_Brief:_
If a line in the data contains "linecap", copy it out.

Dataset entries
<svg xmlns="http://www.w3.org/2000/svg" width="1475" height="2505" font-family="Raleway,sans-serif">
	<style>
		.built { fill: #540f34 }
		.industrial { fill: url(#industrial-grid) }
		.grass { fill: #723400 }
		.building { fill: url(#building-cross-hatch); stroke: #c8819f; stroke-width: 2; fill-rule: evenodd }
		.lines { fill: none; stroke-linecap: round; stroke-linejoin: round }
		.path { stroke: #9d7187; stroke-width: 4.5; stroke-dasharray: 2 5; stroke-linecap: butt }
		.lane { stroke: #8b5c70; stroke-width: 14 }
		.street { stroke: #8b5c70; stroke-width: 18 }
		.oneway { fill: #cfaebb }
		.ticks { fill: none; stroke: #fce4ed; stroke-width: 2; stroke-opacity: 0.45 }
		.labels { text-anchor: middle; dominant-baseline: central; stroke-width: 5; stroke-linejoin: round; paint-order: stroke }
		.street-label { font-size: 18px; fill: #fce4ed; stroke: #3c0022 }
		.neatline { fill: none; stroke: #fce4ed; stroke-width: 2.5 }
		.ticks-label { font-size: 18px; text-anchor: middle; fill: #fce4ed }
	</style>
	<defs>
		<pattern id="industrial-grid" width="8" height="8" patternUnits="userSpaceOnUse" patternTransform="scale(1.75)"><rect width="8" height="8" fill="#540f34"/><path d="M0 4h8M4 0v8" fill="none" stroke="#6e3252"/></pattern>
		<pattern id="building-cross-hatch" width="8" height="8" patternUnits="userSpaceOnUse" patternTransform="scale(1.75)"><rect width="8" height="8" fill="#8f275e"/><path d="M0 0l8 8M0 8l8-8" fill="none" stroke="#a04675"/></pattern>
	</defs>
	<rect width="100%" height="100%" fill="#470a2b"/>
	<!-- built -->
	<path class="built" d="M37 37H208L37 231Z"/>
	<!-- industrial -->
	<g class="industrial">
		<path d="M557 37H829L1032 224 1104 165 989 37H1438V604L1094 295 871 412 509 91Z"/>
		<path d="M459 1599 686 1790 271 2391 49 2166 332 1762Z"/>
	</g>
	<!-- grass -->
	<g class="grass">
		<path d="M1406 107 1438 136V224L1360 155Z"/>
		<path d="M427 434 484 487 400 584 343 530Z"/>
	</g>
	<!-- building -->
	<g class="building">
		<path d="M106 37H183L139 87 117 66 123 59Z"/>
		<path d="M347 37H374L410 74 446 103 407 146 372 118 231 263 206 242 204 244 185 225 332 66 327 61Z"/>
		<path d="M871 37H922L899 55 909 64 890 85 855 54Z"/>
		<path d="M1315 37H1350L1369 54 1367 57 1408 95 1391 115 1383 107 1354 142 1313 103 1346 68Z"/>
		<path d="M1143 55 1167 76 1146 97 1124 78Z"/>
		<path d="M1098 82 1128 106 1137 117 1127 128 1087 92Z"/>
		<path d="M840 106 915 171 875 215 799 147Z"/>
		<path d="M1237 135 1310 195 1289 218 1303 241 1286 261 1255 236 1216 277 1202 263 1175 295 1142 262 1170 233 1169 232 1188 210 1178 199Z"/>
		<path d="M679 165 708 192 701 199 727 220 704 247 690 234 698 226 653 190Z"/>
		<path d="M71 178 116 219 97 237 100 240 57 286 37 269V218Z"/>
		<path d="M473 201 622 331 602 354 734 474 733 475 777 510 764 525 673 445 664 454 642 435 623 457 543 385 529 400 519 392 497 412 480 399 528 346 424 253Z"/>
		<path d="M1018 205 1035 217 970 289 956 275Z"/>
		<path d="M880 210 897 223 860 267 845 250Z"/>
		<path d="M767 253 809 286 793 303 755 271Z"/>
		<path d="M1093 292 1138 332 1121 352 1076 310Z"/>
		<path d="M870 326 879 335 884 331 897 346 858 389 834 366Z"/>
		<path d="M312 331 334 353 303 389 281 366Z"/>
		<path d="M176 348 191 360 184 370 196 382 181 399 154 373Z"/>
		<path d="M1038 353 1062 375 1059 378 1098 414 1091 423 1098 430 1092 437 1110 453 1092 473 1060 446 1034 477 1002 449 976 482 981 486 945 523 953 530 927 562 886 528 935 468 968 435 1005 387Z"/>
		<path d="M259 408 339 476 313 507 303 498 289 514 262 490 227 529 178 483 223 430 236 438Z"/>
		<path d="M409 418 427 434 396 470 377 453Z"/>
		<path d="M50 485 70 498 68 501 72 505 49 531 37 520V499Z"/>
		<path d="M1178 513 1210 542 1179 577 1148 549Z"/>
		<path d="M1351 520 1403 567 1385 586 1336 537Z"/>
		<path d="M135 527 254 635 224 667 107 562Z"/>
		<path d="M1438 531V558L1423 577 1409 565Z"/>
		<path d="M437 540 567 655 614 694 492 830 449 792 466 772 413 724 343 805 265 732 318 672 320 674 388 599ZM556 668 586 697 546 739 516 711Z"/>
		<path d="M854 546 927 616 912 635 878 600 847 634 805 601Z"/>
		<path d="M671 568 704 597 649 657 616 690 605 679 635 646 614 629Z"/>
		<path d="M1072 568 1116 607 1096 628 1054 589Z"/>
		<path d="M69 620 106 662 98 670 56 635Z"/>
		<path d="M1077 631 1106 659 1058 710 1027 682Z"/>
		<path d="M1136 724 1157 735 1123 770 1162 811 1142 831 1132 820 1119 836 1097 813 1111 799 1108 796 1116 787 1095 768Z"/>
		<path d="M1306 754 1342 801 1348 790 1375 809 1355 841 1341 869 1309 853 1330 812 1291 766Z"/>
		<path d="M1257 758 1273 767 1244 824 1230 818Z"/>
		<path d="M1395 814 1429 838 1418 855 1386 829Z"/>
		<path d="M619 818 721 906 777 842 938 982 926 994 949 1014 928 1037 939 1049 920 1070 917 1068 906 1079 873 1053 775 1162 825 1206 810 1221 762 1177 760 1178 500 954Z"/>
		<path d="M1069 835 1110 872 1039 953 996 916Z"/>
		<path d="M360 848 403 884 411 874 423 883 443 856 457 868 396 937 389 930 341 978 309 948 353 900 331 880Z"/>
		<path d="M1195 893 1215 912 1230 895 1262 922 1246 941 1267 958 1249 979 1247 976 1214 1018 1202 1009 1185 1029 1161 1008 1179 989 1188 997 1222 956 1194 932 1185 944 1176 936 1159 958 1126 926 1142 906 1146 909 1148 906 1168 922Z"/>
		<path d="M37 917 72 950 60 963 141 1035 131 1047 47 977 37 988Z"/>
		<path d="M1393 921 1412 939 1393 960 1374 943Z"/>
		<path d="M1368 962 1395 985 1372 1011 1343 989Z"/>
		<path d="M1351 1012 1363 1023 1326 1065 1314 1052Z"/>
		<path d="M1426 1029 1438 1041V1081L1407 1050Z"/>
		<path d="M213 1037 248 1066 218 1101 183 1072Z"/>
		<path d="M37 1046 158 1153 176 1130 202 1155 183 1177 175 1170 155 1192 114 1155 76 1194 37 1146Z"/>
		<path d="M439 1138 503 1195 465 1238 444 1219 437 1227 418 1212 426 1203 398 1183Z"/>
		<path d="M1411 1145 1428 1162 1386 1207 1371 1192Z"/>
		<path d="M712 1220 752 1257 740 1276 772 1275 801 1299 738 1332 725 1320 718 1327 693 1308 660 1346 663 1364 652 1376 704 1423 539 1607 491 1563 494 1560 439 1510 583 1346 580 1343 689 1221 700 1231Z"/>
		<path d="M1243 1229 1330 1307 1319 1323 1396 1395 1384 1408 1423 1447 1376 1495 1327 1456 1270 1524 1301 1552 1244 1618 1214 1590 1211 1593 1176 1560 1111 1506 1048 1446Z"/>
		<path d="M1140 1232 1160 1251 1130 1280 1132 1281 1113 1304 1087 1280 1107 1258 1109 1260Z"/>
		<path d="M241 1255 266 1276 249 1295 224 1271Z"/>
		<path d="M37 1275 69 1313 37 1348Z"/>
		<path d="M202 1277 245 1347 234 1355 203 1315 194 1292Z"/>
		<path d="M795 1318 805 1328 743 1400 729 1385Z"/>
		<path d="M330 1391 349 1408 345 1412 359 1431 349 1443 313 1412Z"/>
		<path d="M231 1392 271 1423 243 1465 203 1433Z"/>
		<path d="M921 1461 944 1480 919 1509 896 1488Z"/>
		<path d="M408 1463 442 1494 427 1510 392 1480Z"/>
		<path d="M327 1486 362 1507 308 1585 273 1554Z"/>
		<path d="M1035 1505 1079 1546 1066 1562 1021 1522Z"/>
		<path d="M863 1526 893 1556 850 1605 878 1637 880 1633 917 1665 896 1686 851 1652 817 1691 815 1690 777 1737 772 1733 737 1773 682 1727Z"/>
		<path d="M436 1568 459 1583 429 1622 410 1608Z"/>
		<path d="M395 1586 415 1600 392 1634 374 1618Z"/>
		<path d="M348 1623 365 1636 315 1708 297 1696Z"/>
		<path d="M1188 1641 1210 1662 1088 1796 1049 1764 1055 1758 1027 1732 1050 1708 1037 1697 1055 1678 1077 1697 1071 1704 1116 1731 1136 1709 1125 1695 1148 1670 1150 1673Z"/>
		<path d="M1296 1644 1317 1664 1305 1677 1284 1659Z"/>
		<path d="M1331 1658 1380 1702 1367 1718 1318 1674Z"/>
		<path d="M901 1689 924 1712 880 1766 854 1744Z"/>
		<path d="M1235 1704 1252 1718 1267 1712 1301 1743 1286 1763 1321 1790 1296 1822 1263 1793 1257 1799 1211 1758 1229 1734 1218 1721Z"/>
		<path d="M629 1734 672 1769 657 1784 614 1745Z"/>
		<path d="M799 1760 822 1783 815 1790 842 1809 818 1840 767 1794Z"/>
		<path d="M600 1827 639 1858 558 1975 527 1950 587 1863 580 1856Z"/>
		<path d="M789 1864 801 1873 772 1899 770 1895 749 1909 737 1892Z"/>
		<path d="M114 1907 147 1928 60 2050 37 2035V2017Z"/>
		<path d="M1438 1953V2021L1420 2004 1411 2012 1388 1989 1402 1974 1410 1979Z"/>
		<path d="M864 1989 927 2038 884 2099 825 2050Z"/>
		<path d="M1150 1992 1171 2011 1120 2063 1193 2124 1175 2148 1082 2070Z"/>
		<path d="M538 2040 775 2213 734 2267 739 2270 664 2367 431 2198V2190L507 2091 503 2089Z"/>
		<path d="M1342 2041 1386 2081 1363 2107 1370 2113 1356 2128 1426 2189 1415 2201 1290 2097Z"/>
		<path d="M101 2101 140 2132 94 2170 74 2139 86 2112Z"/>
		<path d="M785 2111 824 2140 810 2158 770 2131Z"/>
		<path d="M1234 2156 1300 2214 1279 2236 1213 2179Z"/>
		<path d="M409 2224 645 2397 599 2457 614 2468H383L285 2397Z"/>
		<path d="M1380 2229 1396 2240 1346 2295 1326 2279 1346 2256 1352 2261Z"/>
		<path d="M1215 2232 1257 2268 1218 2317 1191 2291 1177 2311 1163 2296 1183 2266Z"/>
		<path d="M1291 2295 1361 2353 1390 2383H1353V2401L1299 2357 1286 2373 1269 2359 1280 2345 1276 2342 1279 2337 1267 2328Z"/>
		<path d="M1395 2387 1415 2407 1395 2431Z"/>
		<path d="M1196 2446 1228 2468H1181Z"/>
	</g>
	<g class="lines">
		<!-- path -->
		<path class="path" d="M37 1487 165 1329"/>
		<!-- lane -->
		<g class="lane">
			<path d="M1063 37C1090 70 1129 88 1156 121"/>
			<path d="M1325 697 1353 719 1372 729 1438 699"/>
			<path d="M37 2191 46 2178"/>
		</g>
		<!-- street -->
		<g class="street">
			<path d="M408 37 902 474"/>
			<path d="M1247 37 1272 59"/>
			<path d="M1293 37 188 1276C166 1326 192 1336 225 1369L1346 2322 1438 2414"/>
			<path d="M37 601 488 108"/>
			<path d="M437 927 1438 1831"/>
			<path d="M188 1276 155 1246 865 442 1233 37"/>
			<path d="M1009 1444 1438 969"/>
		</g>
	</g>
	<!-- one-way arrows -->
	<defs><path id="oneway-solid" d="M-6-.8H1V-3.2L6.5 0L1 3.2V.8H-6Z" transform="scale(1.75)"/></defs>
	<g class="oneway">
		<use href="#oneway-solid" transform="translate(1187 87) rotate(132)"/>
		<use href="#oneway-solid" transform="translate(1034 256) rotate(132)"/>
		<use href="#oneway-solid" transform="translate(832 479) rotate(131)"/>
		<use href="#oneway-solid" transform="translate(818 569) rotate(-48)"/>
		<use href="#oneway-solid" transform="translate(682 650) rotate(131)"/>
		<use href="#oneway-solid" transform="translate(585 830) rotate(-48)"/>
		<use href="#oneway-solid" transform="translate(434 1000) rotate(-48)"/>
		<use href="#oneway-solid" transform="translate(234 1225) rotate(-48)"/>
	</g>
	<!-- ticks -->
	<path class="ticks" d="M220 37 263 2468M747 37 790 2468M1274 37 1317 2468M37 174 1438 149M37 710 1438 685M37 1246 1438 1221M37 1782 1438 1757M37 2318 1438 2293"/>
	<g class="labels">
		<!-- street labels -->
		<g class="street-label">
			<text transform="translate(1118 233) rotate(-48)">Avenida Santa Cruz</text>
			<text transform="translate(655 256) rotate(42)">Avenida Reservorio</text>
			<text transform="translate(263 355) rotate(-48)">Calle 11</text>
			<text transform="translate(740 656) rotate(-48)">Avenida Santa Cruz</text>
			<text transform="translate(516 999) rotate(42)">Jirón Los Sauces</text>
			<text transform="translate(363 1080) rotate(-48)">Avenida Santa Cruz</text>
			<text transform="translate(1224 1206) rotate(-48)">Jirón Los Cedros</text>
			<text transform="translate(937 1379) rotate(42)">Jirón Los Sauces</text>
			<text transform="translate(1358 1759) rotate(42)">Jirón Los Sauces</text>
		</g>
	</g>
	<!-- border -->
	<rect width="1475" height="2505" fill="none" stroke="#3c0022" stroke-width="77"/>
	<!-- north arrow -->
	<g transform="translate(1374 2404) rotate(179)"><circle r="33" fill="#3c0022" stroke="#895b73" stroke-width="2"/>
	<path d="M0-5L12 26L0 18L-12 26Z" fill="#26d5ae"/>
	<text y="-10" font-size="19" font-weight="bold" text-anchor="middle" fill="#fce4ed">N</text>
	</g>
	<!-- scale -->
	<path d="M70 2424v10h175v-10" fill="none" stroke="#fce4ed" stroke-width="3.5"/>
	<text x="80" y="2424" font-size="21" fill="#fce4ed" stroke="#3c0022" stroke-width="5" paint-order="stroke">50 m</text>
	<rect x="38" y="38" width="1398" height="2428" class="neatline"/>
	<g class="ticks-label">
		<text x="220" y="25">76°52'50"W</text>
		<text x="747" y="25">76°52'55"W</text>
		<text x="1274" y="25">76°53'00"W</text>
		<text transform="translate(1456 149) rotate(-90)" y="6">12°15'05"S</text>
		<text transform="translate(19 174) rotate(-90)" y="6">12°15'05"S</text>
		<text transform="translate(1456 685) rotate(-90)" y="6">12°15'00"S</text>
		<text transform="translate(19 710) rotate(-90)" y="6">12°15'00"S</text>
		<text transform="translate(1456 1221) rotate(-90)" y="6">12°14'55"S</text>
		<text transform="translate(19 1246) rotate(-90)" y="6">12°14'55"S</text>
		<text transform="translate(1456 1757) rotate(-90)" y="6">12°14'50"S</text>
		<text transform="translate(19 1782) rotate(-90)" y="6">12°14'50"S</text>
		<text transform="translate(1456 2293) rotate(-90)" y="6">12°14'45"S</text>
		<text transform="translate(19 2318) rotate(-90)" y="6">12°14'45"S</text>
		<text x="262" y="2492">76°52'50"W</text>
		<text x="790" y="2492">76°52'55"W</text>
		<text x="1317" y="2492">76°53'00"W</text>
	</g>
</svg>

_Result of this exercise:_
		.lines { fill: none; stroke-linecap: round; stroke-linejoin: round }
		.path { stroke: #9d7187; stroke-width: 4.5; stroke-dasharray: 2 5; stroke-linecap: butt }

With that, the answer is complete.